*PROVIDED MATERIAL:*
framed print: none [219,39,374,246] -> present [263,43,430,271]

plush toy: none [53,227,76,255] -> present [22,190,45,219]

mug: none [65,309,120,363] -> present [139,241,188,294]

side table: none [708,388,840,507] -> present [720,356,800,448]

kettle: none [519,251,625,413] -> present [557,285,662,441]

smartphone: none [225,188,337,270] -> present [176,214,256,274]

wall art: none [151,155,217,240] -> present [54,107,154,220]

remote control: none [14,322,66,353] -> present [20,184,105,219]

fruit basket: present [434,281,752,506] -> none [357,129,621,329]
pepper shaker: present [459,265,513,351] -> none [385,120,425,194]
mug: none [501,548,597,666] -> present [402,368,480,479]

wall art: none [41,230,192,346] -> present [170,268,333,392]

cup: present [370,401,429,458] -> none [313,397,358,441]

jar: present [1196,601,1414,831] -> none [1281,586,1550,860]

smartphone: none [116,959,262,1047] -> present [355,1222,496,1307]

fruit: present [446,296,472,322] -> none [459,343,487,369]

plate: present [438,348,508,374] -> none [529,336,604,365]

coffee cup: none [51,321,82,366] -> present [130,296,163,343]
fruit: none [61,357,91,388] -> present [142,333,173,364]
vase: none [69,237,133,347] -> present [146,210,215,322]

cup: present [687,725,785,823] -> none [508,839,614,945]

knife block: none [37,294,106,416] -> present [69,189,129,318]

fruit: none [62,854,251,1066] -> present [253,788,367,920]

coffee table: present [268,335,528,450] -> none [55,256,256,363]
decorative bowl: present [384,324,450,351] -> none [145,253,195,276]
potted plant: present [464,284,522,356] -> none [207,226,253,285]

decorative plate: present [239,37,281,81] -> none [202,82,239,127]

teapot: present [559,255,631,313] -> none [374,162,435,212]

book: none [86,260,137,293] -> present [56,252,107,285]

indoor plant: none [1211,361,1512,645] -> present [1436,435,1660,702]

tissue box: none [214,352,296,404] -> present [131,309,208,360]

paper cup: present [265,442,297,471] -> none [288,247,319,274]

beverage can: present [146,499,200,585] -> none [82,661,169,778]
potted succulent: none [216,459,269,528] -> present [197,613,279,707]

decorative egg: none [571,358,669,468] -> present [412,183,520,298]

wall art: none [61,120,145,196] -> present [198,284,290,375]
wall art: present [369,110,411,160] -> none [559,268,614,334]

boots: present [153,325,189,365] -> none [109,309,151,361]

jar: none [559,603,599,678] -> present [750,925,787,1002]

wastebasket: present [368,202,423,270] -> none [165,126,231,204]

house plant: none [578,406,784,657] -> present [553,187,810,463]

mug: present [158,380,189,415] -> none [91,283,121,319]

*GOAL OF THE EXERCISE:* Quote verbatim the line containing "potted succulent: none" and every line after it through the end of the records above.

*WRITTEN RESPONSE:*
potted succulent: none [216,459,269,528] -> present [197,613,279,707]

decorative egg: none [571,358,669,468] -> present [412,183,520,298]

wall art: none [61,120,145,196] -> present [198,284,290,375]
wall art: present [369,110,411,160] -> none [559,268,614,334]

boots: present [153,325,189,365] -> none [109,309,151,361]

jar: none [559,603,599,678] -> present [750,925,787,1002]

wastebasket: present [368,202,423,270] -> none [165,126,231,204]

house plant: none [578,406,784,657] -> present [553,187,810,463]

mug: present [158,380,189,415] -> none [91,283,121,319]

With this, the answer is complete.